● **Source data**:

=====

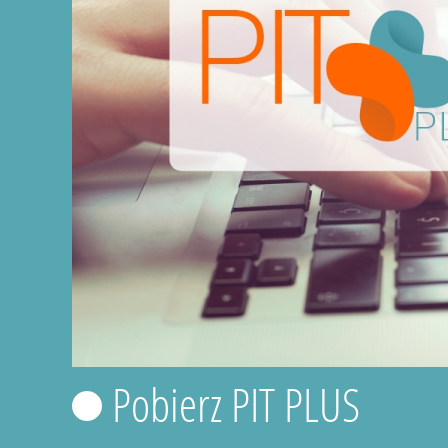
Pobierz PIT PLUS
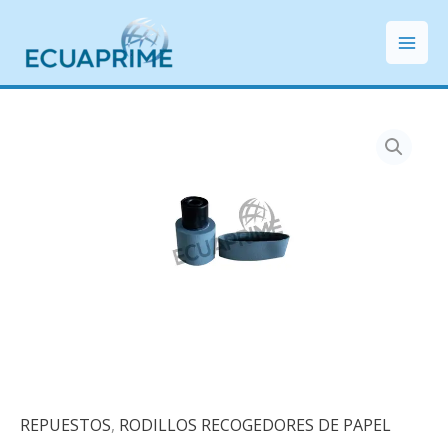
Ir
Mai
al
Men
contenido
REPUESTOS
,
RODILLOS RECOGEDORES DE PAPEL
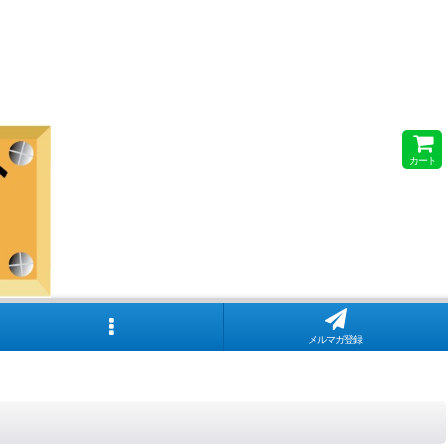
カート
メルマガ登録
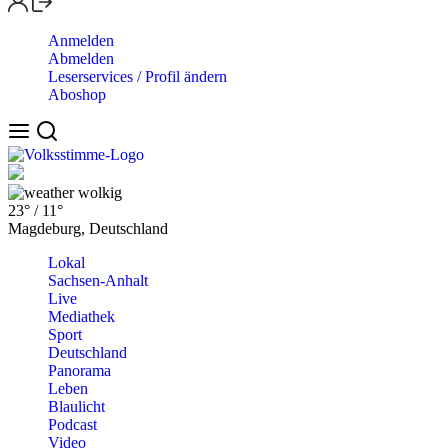
Anmelden
Abmelden
Leserservices / Profil ändern
Aboshop
wolkig
23°
/
11°
Magdeburg, Deutschland
Lokal
Sachsen-Anhalt
Live
Mediathek
Sport
Deutschland
Panorama
Leben
Blaulicht
Podcast
Video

=====

● **What the task requires**: Set down the records again verbatim, with no pictures.

● **Completed task**:
Pobierz PIT PLUS
Ir
Mai
al
Men
contenido
REPUESTOS
,
RODILLOS RECOGEDORES DE PAPEL
カート
メルマガ登録
Anmelden
Abmelden
Leserservices / Profil ändern
Aboshop
wolkig
23°
/
11°
Magdeburg, Deutschland
Lokal
Sachsen-Anhalt
Live
Mediathek
Sport
Deutschland
Panorama
Leben
Blaulicht
Podcast
Video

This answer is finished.